Reading one of our wave forecasts it's as easy as any other chart.
The vertical axis represents wave height, and the horizontal one represents hour and day (today, tomorrow, next day).
You only have to consider which moment you are interesed into, and move along the chart consequently.
So, 1st day at noon, the swell will be 1.2 metres coming from the northwest. Your shoreline knowledge will help you to decide which spot works the best with the predicted swell.
You will find a similar chart for the wind, but without vertical axis.
Wind speed is given by the square's colour: as it gets darker, the wind is weaker. These colour changes will give you an approximation of how the wind changes along the days.
Furthermore, you can see wind speed measured in km/h and its direction. As a general rule, any onshore wind faster than 20 km/h is quite annoying, so it would be better if the chart colours are the less bluish as possible.
In the global communications era, we can access a lot of prediction websites that show us the present swell conditions. Most of them are based upon different models and hence, they offer different results.
However, don't be fooled by the accuracy they seem to show. In weather science there's a truth: as time
passes by, the forecast becomes less reliable. After 4 days, a certain weather forecast has only half the chances
of being true. This becomes even truer when there are more variables involved.
And there are a bunch of variables if you consider air pressure, the wind and the sea surface.
In the long term, such prediction becomes less accurate and reliable; and we would be talking more about Climatology than Meteorology. Everybody is able to predict that will rain this coming fall and there will be some swells, right?. The key point is the short term certainty.
A forecast close to reality is preferred over another one with a lot of decimals, every minute, but completely inaccurate.
And keep in mind that the waves; the swell, it's generated by the wind. Wind produces surface waves, and fetching these little ripples along a large distance becomes the "swell" that arrives to the shoreline.

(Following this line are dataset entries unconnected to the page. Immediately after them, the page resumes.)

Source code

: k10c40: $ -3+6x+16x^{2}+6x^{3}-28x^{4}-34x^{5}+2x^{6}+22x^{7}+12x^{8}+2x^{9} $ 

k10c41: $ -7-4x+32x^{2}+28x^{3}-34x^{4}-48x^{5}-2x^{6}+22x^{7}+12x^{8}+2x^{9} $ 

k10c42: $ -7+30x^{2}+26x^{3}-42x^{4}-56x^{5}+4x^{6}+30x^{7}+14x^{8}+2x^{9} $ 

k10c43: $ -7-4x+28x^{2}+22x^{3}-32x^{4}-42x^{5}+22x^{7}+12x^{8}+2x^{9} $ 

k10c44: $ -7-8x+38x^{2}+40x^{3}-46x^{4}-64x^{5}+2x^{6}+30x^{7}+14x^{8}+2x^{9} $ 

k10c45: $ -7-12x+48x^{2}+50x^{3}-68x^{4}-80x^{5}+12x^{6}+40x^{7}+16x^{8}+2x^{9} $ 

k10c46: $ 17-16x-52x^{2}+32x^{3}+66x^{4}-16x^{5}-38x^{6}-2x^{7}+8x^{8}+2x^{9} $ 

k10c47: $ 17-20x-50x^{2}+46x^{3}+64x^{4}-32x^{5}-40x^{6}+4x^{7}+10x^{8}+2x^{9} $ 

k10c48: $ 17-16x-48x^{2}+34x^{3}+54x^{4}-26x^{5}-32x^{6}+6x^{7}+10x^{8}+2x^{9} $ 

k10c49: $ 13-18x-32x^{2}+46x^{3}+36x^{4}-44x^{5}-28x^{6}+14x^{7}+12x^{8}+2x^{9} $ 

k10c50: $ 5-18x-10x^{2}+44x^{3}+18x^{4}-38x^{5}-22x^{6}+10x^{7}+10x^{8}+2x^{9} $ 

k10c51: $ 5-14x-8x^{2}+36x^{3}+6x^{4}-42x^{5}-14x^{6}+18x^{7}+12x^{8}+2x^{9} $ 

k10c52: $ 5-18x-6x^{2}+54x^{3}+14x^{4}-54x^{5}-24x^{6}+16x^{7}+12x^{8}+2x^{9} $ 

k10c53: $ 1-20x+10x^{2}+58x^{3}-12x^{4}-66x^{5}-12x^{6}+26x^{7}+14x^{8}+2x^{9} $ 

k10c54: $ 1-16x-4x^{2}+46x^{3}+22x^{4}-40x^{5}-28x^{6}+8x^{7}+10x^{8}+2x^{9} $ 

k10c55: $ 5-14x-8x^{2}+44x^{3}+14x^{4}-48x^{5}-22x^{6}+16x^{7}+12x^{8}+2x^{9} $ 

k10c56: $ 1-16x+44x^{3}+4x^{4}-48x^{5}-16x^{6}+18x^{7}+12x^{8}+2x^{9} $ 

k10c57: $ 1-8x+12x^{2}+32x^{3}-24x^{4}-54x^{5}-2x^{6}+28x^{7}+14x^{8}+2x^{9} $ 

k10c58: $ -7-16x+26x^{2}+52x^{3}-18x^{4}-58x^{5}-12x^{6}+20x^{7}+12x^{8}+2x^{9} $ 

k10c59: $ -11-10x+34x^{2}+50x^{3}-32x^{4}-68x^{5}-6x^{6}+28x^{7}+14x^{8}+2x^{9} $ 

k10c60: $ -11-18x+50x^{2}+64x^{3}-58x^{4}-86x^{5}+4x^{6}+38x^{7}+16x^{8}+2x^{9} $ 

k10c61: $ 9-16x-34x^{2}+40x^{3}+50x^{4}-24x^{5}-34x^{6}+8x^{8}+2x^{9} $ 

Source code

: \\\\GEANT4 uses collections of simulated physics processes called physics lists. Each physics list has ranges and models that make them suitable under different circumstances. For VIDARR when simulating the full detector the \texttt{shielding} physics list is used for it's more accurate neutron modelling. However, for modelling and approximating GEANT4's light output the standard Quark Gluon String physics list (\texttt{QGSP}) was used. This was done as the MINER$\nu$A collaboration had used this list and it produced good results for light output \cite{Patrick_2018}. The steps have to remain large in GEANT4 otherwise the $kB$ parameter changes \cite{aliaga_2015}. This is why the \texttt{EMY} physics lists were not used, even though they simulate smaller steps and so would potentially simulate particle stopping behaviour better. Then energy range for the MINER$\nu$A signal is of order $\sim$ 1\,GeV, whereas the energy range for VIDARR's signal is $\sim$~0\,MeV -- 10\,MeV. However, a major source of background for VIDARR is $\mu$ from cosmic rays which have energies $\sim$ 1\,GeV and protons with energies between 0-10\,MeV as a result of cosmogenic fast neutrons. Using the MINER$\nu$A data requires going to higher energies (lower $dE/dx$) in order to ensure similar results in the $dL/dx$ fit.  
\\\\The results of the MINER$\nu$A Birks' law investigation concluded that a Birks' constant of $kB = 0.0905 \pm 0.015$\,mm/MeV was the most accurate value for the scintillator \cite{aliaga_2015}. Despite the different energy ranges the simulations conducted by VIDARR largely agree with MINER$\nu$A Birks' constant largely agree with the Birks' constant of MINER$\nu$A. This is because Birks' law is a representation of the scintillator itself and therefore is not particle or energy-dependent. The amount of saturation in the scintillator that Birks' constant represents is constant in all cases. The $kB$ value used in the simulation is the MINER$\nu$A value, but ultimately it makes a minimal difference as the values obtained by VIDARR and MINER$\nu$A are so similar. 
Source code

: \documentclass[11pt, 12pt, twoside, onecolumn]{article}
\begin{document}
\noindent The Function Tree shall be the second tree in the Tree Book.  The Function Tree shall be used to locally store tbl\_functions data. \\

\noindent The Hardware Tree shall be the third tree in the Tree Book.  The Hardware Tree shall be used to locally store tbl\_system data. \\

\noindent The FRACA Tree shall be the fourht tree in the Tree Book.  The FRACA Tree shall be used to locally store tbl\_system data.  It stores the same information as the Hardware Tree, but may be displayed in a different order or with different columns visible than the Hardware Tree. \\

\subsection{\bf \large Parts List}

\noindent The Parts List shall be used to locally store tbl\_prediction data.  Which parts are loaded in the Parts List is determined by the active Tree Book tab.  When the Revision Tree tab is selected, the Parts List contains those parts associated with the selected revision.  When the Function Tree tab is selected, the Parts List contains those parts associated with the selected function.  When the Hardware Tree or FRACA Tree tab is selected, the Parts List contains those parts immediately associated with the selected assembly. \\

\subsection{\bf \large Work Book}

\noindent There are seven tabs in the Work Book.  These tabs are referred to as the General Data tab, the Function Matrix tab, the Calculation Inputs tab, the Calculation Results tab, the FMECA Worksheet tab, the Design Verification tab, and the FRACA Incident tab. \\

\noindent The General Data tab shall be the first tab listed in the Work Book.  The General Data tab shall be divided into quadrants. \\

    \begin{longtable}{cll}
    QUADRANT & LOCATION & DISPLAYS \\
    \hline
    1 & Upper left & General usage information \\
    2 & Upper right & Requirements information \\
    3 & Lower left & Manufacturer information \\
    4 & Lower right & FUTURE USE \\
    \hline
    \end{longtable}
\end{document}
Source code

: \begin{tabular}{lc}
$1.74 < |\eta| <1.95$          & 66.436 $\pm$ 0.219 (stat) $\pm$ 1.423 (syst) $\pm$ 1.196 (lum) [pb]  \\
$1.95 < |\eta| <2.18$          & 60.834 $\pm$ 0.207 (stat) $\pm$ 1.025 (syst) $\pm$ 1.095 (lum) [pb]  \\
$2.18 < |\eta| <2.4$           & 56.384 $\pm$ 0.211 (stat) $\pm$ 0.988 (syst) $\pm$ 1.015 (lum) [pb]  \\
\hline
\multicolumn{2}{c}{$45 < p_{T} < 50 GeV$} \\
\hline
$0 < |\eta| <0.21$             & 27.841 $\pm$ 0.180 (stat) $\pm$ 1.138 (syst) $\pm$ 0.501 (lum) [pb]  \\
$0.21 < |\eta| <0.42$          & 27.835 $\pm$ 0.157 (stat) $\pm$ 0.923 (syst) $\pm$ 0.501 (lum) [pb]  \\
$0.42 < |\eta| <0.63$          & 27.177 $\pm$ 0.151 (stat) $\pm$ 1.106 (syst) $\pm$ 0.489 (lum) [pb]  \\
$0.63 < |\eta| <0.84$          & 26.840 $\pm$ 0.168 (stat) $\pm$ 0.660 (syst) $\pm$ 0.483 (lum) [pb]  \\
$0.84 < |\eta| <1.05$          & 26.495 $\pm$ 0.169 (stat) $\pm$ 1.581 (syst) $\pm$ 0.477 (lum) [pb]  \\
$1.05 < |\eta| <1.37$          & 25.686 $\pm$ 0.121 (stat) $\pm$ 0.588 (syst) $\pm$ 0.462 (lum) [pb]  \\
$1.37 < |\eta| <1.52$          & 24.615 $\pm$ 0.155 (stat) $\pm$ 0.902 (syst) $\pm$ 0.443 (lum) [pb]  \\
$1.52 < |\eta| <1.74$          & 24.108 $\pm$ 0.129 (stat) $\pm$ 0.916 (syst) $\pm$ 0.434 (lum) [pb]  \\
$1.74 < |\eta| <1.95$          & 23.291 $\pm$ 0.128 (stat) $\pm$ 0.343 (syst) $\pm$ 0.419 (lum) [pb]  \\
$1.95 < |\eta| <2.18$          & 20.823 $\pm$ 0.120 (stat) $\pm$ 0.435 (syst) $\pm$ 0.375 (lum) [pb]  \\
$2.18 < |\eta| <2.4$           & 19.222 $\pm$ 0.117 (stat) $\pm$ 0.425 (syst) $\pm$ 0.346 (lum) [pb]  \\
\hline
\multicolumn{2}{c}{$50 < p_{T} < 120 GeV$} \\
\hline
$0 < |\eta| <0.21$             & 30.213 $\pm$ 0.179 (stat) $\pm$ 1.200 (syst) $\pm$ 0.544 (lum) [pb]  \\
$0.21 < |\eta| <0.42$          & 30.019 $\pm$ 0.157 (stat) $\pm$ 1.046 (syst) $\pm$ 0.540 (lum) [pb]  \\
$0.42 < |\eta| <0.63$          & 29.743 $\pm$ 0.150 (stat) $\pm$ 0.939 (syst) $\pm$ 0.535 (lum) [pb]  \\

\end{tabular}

Here at olas.info we use the Agencia Estatal de Meteorología's swell model to make our charts. AEMET operates some computer programs known as HIRLAM and WAME that produce very precise predictions. These data is compared to real buoy measures, so they can tune the models and improve the upcoming predictions. Therefore, the buoys located in open sea don't produce predictions, they simply retrieve data to help improve the models.
So now… would you trust in any other forecast source?